Man gewinnt S. aus zahlreichen, sehr verschiedenen Pflanzen, von denen Weizen, Kartoffeln, Reis (Bruchreis aus den Reisschälfabriken)
und Mais besonders wichtig sind. Wichtige Objekte des Handels sind außerdem: Sago, Marantastärke (Arrowroot), brasilische
Maniokstärke, ostindische Kurkumastärke und Kannastärke, letztere beiden ebenfalls als Arrowroot im Handel. Zur Darstellung der
Kartoffelstärke werden die Kartoffeln, welche etwa 75 Proz. Wasser, 21 Proz. S. und 4 Proz. andre Substanzen enthalten, auf schnell
rotierenden Cylindern, die mit Sägezähnen besetzt sind, unter Zufluß von Wasser möglichst fein zerrieben, worauf
man den Brei, in welchem die Zellen möglichst vollständig zerrissen, die Stärkekörner also bloßgelegt sein sollen, aus
einem Metallsieb, auf welchem ein Paar Bürsten langsam rotieren, unter Zufluß von Wasser auswäscht.
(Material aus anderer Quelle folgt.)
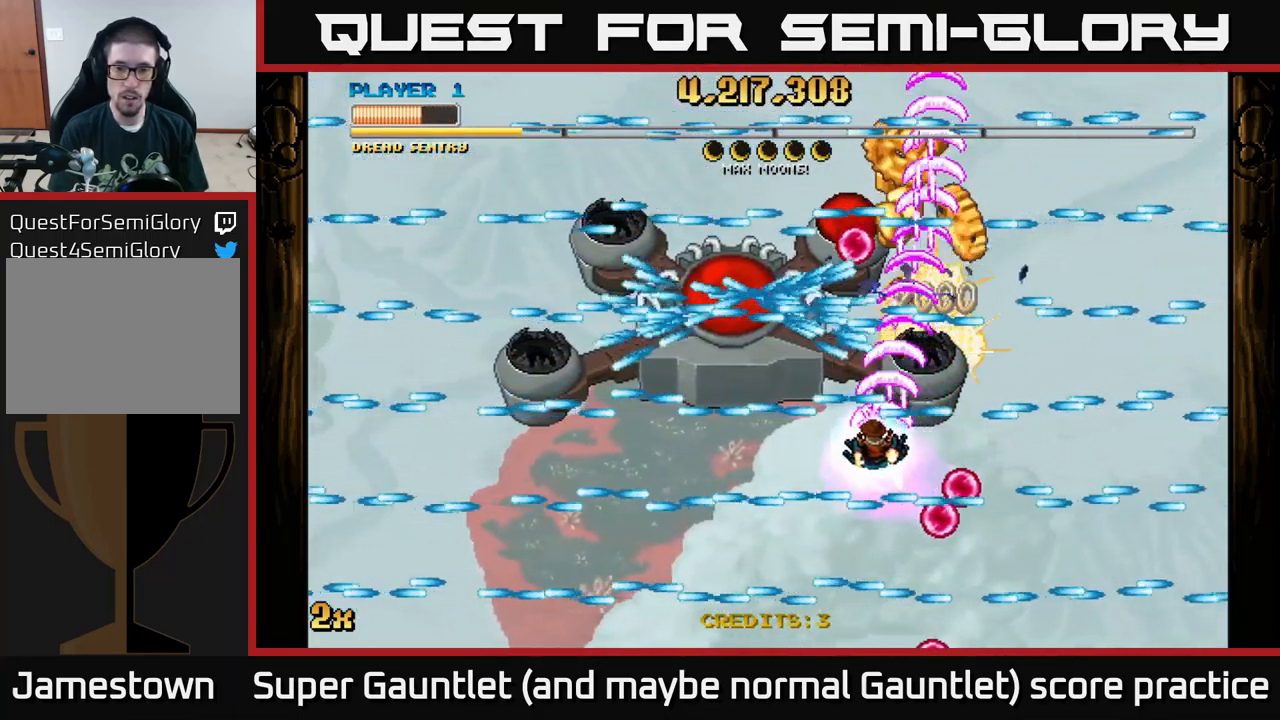
{"buttons": ["A"], "left_stick": "down-right", "right_stick": "center", "events": [[133, "left_stick", "center"], [467, "left_stick", "down-right"]]}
Bei größerm Betrieb
benutzt man kontinuierlich wirkende Apparate, bei denen der Brei durch eine Kette allmählich über ein langes,
geneigt liegendes Sieb transportiert und dabei ausgewaschen und das
^[Abb.: Fig. 1. Formen von Stärkemehlkörnern aus der Kartoffel: a mit einem Kern, b mit zwei Kernen.
Fig. 2. Verschiedene Formen der Stärkemehlkörner: links aus der Roggenfrucht, daneben ein zusammengesetztes
Korn aus dem Stempel der Sassaparille, bei b und c aus dem Milchsaft von Euphorbia splendens.]